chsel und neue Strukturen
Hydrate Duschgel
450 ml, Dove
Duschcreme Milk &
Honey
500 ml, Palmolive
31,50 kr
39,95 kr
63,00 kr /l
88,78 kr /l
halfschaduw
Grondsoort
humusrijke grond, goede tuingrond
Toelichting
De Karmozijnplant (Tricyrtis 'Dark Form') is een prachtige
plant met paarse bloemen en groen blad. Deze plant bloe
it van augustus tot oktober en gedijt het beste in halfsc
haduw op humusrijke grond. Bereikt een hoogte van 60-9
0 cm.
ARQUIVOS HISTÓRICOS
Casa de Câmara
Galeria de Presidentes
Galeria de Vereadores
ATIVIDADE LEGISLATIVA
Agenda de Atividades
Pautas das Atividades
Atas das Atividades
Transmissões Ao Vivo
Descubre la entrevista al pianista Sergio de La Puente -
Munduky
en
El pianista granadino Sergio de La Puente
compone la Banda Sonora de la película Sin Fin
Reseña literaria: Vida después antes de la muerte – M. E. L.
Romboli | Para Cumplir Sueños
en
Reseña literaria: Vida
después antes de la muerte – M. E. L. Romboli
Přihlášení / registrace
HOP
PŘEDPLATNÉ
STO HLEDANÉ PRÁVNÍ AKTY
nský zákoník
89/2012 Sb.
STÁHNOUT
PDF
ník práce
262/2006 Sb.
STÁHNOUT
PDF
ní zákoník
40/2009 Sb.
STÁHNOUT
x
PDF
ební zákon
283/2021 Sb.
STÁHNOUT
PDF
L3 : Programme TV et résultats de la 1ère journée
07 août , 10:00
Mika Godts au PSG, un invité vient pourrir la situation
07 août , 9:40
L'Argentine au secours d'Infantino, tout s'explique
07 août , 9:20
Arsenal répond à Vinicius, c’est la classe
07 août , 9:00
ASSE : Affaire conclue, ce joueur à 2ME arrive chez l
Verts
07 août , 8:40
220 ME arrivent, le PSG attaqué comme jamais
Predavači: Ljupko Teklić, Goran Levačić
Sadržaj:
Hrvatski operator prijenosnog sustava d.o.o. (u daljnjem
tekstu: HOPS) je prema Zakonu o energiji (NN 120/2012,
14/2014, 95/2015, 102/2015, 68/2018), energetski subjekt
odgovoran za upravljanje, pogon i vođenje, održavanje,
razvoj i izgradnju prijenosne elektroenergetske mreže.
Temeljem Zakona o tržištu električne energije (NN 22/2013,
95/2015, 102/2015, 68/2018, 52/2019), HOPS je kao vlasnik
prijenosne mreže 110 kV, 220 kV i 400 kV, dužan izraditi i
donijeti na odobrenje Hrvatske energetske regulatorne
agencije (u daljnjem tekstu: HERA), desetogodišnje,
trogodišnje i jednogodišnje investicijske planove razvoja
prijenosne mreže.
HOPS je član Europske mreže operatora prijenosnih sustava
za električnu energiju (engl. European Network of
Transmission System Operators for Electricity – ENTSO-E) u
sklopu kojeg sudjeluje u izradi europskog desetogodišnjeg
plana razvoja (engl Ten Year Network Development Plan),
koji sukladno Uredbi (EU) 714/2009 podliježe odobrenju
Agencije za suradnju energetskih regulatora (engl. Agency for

=====

> Task goal: Start at the top line of the records and retype them all exactly.

> Written solution:
chsel und neue Strukturen
Hydrate Duschgel
450 ml, Dove
Duschcreme Milk &
Honey
500 ml, Palmolive
31,50 kr
39,95 kr
63,00 kr /l
88,78 kr /l
halfschaduw
Grondsoort
humusrijke grond, goede tuingrond
Toelichting
De Karmozijnplant (Tricyrtis 'Dark Form') is een prachtige
plant met paarse bloemen en groen blad. Deze plant bloe
it van augustus tot oktober en gedijt het beste in halfsc
haduw op humusrijke grond. Bereikt een hoogte van 60-9
0 cm.
ARQUIVOS HISTÓRICOS
Casa de Câmara
Galeria de Presidentes
Galeria de Vereadores
ATIVIDADE LEGISLATIVA
Agenda de Atividades
Pautas das Atividades
Atas das Atividades
Transmissões Ao Vivo
Descubre la entrevista al pianista Sergio de La Puente -
Munduky
en
El pianista granadino Sergio de La Puente
compone la Banda Sonora de la película Sin Fin
Reseña literaria: Vida después antes de la muerte – M. E. L.
Romboli | Para Cumplir Sueños
en
Reseña literaria: Vida
después antes de la muerte – M. E. L. Romboli
Přihlášení / registrace
HOP
PŘEDPLATNÉ
STO HLEDANÉ PRÁVNÍ AKTY
nský zákoník
89/2012 Sb.
STÁHNOUT
PDF
ník práce
262/2006 Sb.
STÁHNOUT
PDF
ní zákoník
40/2009 Sb.
STÁHNOUT
x
PDF
ební zákon
283/2021 Sb.
STÁHNOUT
PDF
L3 : Programme TV et résultats de la 1ère journée
07 août , 10:00
Mika Godts au PSG, un invité vient pourrir la situation
07 août , 9:40
L'Argentine au secours d'Infantino, tout s'explique
07 août , 9:20
Arsenal répond à Vinicius, c’est la classe
07 août , 9:00
ASSE : Affaire conclue, ce joueur à 2ME arrive chez l
Verts
07 août , 8:40
220 ME arrivent, le PSG attaqué comme jamais
Predavači: Ljupko Teklić, Goran Levačić
Sadržaj:
Hrvatski operator prijenosnog sustava d.o.o. (u daljnjem
tekstu: HOPS) je prema Zakonu o energiji (NN 120/2012,
14/2014, 95/2015, 102/2015, 68/2018), energetski subjekt
odgovoran za upravljanje, pogon i vođenje, održavanje,
razvoj i izgradnju prijenosne elektroenergetske mreže.
Temeljem Zakona o tržištu električne energije (NN 22/2013,
95/2015, 102/2015, 68/2018, 52/2019), HOPS je kao vlasnik
prijenosne mreže 110 kV, 220 kV i 400 kV, dužan izraditi i
donijeti na odobrenje Hrvatske energetske regulatorne
agencije (u daljnjem tekstu: HERA), desetogodišnje,
trogodišnje i jednogodišnje investicijske planove razvoja
prijenosne mreže.
HOPS je član Europske mreže operatora prijenosnih sustava
za električnu energiju (engl. European Network of
Transmission System Operators for Electricity – ENTSO-E) u
sklopu kojeg sudjeluje u izradi europskog desetogodišnjeg
plana razvoja (engl Ten Year Network Development Plan),
koji sukladno Uredbi (EU) 714/2009 podliježe odobrenju
Agencije za suradnju energetskih regulatora (engl. Agency for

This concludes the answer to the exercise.